Universal characteristics of deep neural network loss surfaces from random matrix theory

Seminar series

Random Matrix Theory Seminars

Date

Tue, 18 Oct 2022

Time

15:30 - 16:30

Location

Speaker

Nick Baskerville

Organisation

University of Bristol

Neural networks are the most practically successful class of models in modern machine learning, but there are considerable gaps in the current theoretical understanding of their properties and success. Several authors have applied models and tools from random matrix theory to shed light on a variety of aspects of neural network theory, however the genuine applicability and relevance of these results is in question.
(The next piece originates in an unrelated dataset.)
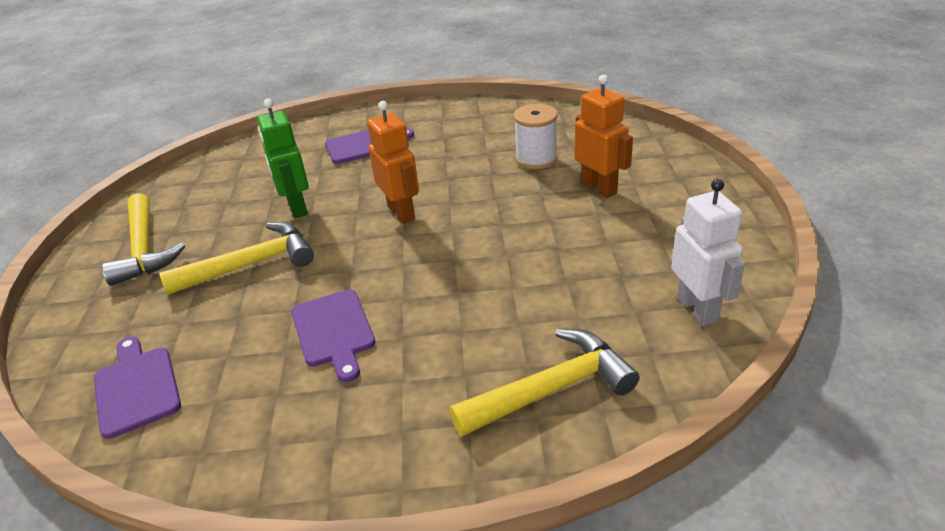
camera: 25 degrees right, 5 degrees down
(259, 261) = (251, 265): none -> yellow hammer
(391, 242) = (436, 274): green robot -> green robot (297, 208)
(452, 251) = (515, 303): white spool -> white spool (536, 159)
Most works rely on modelling assumptions to reduce large, complex matrices (such as the Hessians of neural networks) to something close to a well-understood canonical RMT ensemble to which all the sophisticated machinery of RMT can be applied to yield insights and results. There is experimental work, however, that appears to contradict these assumptions. In this talk, we will explore what can be derived about neural networks starting from RMT assumptions that are much more general than considered by prior work. Our main results start from justifiable assumptions on the local statistics of neural network Hessians and make predictions about their spectra than we can test experimentally on real-world neural networks. Overall, we will argue that familiar ideas from RMT universality are at work in the background, producing practical consequences for modern deep neural networks.